::: READING PASSAGE
The only place that Maddie feels safe anymore is at Cutty’s Deli. Owned by her godfather Cutty, it is a place of pleasant memories revolving around her childhood, her father, her career choice, and Jake. She still does her job as a detective and she doesn’t let this fear get in her way, but while everything is slowly returning to normal, particularly seeing as Jake comes out of his coma, a paper left in the public for her eyes only makes fear creep back into her. Having had a relationship with Jake before, these two can be seen making love, but what that means is a question that is difficult for me to answer because they are more like former lovers who aren’t in an official relationship, but rather, if the opportunity should come along and if the circumstances are right, they’ll take it.

First on the menu of famous murder cases for the Baron to reinvent is that of Richard Speck’s. This is a big one. Includes nine victims in total. And it differs from the original Richard Speck murder because there were eight victims, and Speck was caught because what he didn’t realize was that someone had been present as he murdered the eight. So why would the Baron kill nine in total instead of killing eight and leaving one alive if what he had been doing all along was recreating old murders?

Sitting on the second floor of a warehouse one night, Q, the official computer type of the Artificial Crimes Unit, otherwise known as the Geek Squad, discovers something interesting while watching a synthoid video stream of the Baron’s Richard Speck murder deep inside the Baron’s server farm. Deep within the Black Tier, the machine has reacted with something spine-tingling to think about – emotions. What Q refers to as “curved logic”, Jake calls “hormonal technology.”

“It may be evil, but our day job is crime solving, not soul saving, and we got bodies stacking up as deep as snow in Buffalo.” This from Lt. Sands after asking Jake, while enjoying scotch in his company, how Maddie is doing and if the hunt for the Baron – a hunt that has become nothing short of a race against time – is going to get more complicated. Jake responds by telling Lt. Sands that the bodies are just theater furniture props and not part of the actual plot. Lt. Sands goes on to warn Jake not to repeat those words again. Even with the Ghost Squad’s Q making some progress towards finding the Baron in the Darknet, he’s still out there, sending his robot puppets to kill people. Jake suggests that they hunt the Baron down the old fashioned way, which is at least understandable considering the difficulty of finally getting the Baron in cuffs.
::::::
::: SOURCE DATA
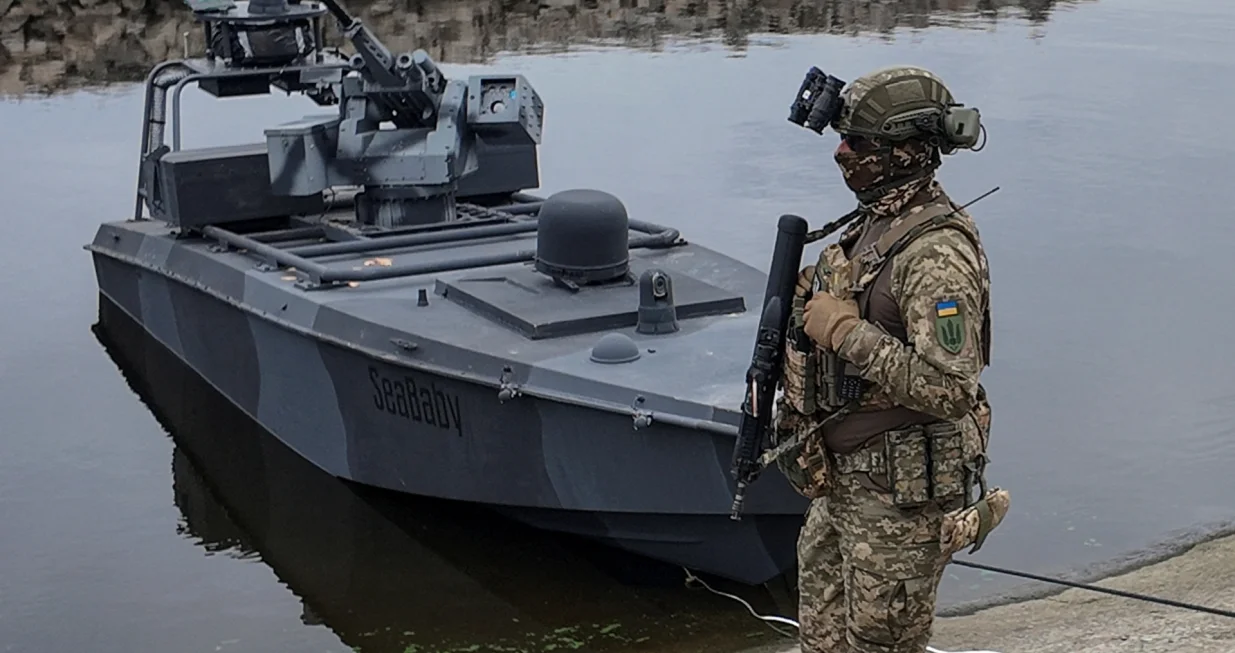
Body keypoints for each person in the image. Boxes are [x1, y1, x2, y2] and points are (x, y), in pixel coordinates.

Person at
::::::
__WORK TO COMPLETE__.
[a] According to the review, what does Jake call the thing that Q refers to as "curved logic"?
[b] Transcribe the review word for word, from "First on the" to "recreating old murders?".
The material above comes from a different source than the review.

__RESULTS OF THE TASKS__.
[a] Jake calls it "hormonal technology."

[b]
First on the menu of famous murder cases for the Baron to reinvent is that of Richard Speck’s. This is a big one. Includes nine victims in total. And it differs from the original Richard Speck murder because there were eight victims, and Speck was caught because what he didn’t realize was that someone had been present as he murdered the eight. So why would the Baron kill nine in total instead of killing eight and leaving one alive if what he had been doing all along was recreating old murders?